[Dataset records — start]
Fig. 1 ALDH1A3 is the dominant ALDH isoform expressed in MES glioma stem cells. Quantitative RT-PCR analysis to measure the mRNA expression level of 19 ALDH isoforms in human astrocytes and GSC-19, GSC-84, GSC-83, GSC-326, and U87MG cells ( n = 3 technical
[Dataset records — finish]
[Dataset records — start]
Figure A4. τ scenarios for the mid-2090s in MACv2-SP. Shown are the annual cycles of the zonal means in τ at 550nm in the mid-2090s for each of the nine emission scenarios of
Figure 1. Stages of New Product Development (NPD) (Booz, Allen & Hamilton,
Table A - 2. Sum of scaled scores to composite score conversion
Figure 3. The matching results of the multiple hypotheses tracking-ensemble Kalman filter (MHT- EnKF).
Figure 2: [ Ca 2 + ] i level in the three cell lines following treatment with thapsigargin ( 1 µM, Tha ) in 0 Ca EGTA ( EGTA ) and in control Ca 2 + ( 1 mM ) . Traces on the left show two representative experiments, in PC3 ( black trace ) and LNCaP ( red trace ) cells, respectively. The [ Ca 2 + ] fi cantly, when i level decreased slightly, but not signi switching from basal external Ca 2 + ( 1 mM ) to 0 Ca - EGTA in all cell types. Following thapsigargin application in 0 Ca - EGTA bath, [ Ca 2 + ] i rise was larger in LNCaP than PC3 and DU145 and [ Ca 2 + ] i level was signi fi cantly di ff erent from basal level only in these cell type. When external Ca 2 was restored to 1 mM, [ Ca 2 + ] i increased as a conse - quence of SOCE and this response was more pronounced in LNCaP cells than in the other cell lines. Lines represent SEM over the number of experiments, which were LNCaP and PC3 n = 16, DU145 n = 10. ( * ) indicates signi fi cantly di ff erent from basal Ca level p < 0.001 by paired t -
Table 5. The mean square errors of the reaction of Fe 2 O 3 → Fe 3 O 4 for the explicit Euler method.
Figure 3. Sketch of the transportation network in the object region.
[Dataset records — finish]
[Dataset records — start]
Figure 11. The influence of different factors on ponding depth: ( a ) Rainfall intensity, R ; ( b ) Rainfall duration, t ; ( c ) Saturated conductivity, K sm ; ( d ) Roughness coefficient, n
[Dataset records — finish]
Problem to solve
From the entries, copy every line in which the word "Table" occurs.

Written solution
Table A - 2. Sum of scaled scores to composite score conversion
Table 5. The mean square errors of the reaction of Fe 2 O 3 → Fe 3 O 4 for the explicit Euler method.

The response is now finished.